## TRABALHO SOLICITADO
Prossiga o texto sobre Camus e o romance A morte feliz a partir do ponto em que ele termina.

## SEÇÃO DE TEXTO

Para quem leu O estrangeiro, Camus pode parecer um
escritor estranho com seu personagem avesso às convenções e ao comum da cultura
humana. Mata por motivo fútil, não sofre à morte da mãe e não ama Maria, apesar
da sensualidade e de tudo girar em torno das sensações do corpo. Na frieza e no
absurdo da história nos identificamos e somos levados a fazer uma leitura transfigurada
do pequeno romance. Camus, em sua estranheza, nos força a agir na lucidez, mesmo
quando a consciência fica clara na solidão mais atroz, aquela que antecede a
morte.
A
morte feliz, romance póstumo, talvez um esboço de O estrangeiro, uma vez que os originais
são anteriores à publicação deste, entre 1936 e1938, tem o personagem central
com o mesmo nome, Mersault, e trata do mesmo tema, a revolta do homem diante do
absurdo existencial, do qual não tem saída a não ser por meio do suicídio (O mito de sísifo, do mesmo autor), ou aniquilando
a revolta no fogo da paixão clarividente da existência. “A conquista da autenticidade por um movimento na solidão e na natureza”
justifica A morte feliz.
Ao contrário de Fausto (Goethe), protótipo do homem moderno,
ativo e hedonista, o herói ocioso de Camus defende a inação sem contudo
abandonar a entrega erótico-sensual de seus dias à natureza luminosa do sol, do
mar e dos corpos femininos sem jamais se entediar nem sair à cata de paraísos
artificiais. As mulheres, a amizade com elas, o sexo, o sol e o mar, símbolos
da sensualidade, são presença marcante nos textos de Camus, sem com isso haver qualquer
entrega nas relações cotidianas e comuns dos casais. Tanto em O estrangeiro quanto na Morte feliz, Camus procura
despersonalizar o máximo para poder mergulhar na pureza e concretude da natureza
e aí, na solidão e comunhão de iguais, ser feliz. “Até aqui, vivera. Agora, podia-se falar de sua vida. Desse grande e
devastador arrebatamento que o levara para a frente, da poesia fugaz e criadora
da vida, nada mais restava agora senão a verdade sem rugas que é o contrário da
poesia.”
Grande leitor de Kafka e
Dostoievski, Camus aborda o niilismo de seu personagem por um viés
completamente amoral, humano em todos os sentidos, fugindo assim da perturbação
judaico-cristã que tanto atormentou os dois escritores e tantos outros artistas
que jamais conseguiram libertar a imaginação dos fantasmas religiosos. Camus
rompe radicalmente com a metafísica, seja ela oriunda de religiões, da ciência
ou mesmo da filosofia. O homem de Camus deixa o romantismo e a tragédia de lado
para se assumir com toda a carga que o mundo comporta. Revolta-se, perde-se,
agoniza em meio ao absurdo que é saber-se mortal e que nada tem sentido no
universo. Mas esse mesmo homem, alerta e lúcido de toda a sua tragédia, se faz soberano
de si mesmo e justifica-se no tempo finito como um Dom Quixote pleno de suas
faculdades mentais, não devorando noite adentro romances de cavalaria, porém,
virando as páginas destes num desprezo claro de quem alcançou a verdade. “Não se nasce forte, fraco ou com força de
vontade. As pessoas tornam-se fortes, tornam-se lúcidas. O destino não está no
homem, e sim à sua volta”, pensa Mersault perto de morrer.

## BLOCO DE DADOS

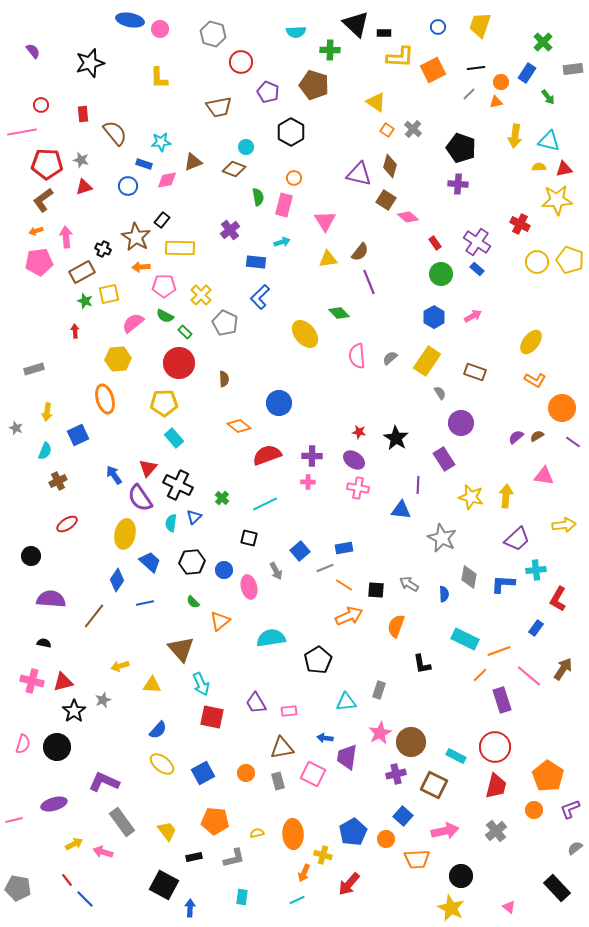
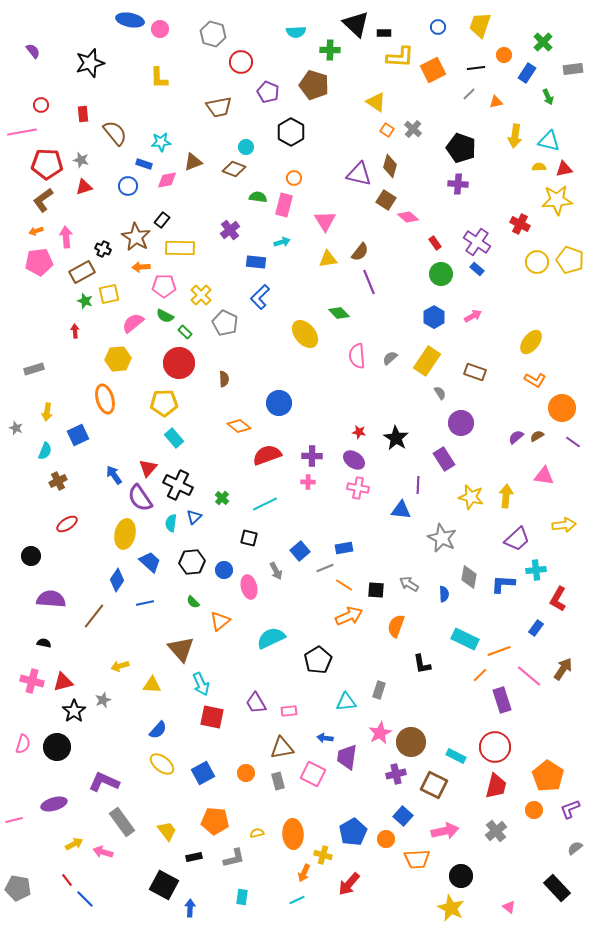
orange circle at (501, 82): moved 3 px right, 27 px up
green arrow at (548, 97): rotated 14 degrees clockwise
green semicircle at (258, 197): rotated 72 degrees counterclockwise
cyan semicircle at (271, 638): rotated 16 degrees counterclockwise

## RESPOSTA ESCRITA
ASSASSINATO JUSTIFICADO
Ao ler A morte feliz, possuídos da moral que nos impede de matar o outro,
tendemos a ficar chocados com a frieza com que Camus leva seu herói assassinar
um homem para poder ganhar a sua liberdade, pois que o outro tinha o que ele
precisava, dinheiro. Patrice Mersault é um funcionário medíocre que trabalha
oito horas diárias e não consegue tempo livre nem dinheiro para viver com
prazer. Conhece o ex-amante de Marthe, sua atual namorada, Roland Zagreus,
deficiente de cadeira de rodas, rico, culto e educado, que passa a gostar de
Patrice e com este mantém diálogos reflexivos que estimulam Mersaut a matá-lo e
roubar a fortuna guardada pelo inválido.
As semelhanças com Crime e castigo
são bastante visíveis no sentido niilista dos personagens principais em
matar por considerar o outro desnecessário ao mundo, a velha de Crime e castigo por ser desprezível em
sua usura e o outro, Zagreus, por ser metade homem, não tem as pernas, e não
dispor do tempo e do dinheiro com a liberdade plena de existir, desejada por
Mersaut, jovem, atlético, viril e consciente das limitações existenciais para
as quais toda a moral perdera o sentido.
Longe das angústias e da
culpa que atormentam o antes racional e autossuficiente Raskólnikov, Patrice é
lúcido e “inocente” de qualquer traço
de arrependimento. Mesmo quando ensaia uma confissão ao amigo Bernard, “Não porque o segredo lhe pesasse. Não havia
segredo nisso. Se até então se calara, era na medida em que, em certos meios,
guardam-se os pensamentos, por saber que se chocariam com os preconceitos e a
estupidez”.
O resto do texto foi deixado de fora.